可解释人工智能中的可解释表征：从理论到实践

可解释表征是许多以基于人工智能和机器学习算法的黑盒预测系统为目标的解释器的支柱。它们将良好预测性能所需的低层次数据表示转化为高层次的人类可理解概念，用于传达解释性见解。值得注意的是，解释类型及其认知复杂性直接受可解释表征的控制，调整可解释表征可针对特定受众和用例。然而，许多建立在可解释表征基础上的解说词忽视了它们的优点，转而使用往往带有隐含假设的默认解决方案，从而降低了这类技术的解释能力和可靠性。为了解决这个问题，我们研究了可解释表征的特性，这些特性编码了人类可理解概念的存在与否。
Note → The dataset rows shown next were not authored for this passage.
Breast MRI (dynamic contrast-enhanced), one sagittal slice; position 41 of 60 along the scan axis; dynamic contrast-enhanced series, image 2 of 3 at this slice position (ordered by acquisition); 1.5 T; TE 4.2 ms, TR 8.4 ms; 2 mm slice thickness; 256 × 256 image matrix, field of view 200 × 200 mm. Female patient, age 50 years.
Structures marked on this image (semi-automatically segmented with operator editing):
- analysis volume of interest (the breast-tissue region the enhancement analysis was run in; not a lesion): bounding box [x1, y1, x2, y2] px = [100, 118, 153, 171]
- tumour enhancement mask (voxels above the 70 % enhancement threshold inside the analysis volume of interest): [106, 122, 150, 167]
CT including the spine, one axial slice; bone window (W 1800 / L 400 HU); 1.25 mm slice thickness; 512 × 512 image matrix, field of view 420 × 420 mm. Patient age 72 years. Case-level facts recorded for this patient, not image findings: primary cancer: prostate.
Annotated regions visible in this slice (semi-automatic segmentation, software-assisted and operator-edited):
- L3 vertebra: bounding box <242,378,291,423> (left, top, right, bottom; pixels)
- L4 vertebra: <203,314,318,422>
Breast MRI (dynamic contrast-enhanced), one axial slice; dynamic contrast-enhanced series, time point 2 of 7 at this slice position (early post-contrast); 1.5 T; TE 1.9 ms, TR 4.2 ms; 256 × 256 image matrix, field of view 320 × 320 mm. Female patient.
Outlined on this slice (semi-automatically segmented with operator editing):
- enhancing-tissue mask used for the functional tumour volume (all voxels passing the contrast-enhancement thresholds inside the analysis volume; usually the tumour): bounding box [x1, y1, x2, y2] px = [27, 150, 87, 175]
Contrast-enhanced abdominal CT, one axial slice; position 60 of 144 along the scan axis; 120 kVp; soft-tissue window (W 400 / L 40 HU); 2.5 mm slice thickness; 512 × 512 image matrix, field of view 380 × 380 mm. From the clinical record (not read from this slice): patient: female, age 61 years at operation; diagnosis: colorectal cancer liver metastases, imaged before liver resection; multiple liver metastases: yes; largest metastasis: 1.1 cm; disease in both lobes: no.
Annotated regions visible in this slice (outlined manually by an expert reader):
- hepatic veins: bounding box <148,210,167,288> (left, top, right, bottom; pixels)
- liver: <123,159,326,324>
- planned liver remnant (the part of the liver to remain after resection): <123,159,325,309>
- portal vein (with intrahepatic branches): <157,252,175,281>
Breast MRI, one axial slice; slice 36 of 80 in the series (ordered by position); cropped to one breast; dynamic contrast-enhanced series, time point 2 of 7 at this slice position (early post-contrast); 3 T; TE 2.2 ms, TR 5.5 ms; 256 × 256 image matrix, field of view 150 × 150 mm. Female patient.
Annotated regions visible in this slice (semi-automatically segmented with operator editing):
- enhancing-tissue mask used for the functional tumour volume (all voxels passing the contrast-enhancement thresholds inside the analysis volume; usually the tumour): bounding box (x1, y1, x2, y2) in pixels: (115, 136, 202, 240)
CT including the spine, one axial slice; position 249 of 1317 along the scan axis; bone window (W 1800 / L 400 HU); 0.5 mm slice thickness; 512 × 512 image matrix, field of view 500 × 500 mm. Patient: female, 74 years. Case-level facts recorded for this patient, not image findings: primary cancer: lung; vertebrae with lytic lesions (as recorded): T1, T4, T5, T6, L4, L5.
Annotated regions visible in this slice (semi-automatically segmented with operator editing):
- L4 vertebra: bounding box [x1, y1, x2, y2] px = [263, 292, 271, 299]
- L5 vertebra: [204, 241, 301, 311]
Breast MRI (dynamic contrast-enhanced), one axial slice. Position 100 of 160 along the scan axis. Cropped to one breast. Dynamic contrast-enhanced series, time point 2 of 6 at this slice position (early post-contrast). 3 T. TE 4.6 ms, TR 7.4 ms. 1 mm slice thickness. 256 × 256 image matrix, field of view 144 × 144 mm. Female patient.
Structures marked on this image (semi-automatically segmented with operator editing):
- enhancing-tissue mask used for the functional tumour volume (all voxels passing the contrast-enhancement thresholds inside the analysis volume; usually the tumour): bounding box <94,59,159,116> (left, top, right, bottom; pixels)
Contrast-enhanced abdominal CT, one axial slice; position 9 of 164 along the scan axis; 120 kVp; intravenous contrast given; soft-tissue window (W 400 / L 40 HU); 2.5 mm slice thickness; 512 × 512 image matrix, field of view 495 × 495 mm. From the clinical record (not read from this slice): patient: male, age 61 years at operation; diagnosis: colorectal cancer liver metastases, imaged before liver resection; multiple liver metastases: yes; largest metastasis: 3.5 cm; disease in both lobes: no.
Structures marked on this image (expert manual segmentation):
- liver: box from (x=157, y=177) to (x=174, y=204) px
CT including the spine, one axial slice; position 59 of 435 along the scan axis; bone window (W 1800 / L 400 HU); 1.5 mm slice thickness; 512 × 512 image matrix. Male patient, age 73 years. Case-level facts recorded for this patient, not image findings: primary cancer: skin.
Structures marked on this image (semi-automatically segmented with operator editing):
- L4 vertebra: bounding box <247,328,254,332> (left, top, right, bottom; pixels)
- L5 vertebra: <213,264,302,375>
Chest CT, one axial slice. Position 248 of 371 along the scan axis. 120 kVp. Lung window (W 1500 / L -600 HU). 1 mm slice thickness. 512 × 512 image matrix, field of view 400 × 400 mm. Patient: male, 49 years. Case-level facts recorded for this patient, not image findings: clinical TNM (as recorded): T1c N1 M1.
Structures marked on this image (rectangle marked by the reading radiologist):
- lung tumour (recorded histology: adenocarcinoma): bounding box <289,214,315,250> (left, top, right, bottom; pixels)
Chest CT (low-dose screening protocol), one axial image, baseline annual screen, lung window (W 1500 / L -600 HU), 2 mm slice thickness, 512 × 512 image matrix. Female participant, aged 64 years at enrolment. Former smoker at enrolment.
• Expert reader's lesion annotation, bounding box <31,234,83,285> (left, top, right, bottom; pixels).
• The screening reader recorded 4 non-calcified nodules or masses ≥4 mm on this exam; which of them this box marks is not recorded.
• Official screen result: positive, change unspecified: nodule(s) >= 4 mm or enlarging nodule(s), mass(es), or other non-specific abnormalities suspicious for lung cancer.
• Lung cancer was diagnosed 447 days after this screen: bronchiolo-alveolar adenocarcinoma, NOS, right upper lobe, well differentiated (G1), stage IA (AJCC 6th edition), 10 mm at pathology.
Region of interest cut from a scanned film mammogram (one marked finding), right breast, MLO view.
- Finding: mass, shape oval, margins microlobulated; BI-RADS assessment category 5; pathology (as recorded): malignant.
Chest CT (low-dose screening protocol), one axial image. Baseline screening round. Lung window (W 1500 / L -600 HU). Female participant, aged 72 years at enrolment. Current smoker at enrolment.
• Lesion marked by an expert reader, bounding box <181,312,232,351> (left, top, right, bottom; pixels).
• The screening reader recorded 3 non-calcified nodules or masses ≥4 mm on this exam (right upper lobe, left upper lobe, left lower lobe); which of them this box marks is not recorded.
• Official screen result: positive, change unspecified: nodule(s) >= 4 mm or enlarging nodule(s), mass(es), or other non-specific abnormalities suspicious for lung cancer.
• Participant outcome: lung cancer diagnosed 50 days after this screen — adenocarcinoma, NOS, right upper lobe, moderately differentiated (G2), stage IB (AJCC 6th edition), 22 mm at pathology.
我们展示了如何对表格、图像和文本数据进行操作；讨论了它们的假设、优势和劣势；确定了它们的核心构件；并仔细研究了它们的配置和参数化。特别是，通过这种深入分析，我们可以在表格数据的背景下精确定位它们的解释属性、可取之处和（恶意）操纵范围，在表格数据中，线性模型用于量化可解释概念对黑箱预测的影响。我们的研究结果为设计值得信赖的可解释表征提出了一系列建议；特别是对表格数据进行类感知（监督）离散化（如使用决策树）的好处，以及图像可解释表征对分割粒度和遮挡颜色的敏感性。

本文章由计算机程序翻译，如有差异，请以英文原文为准。

求助全文

约1分钟内获得全文去求助

来源期刊

Data Mining and Knowledge Discovery 工程技术-计算机：人工智能

CiteScore

10.40

自引率

4.20%

发文量

审稿时长

10 months

期刊介绍： Advances in data gathering, storage, and distribution have created a need for computational tools and techniques to aid in data analysis. Data Mining and Knowledge Discovery in Databases (KDD) is a rapidly growing area of research and application that builds on techniques and theories from many fields, including statistics, databases, pattern recognition and learning, data visualization, uncertainty modelling, data warehousing and OLAP, optimization, and high performance computing.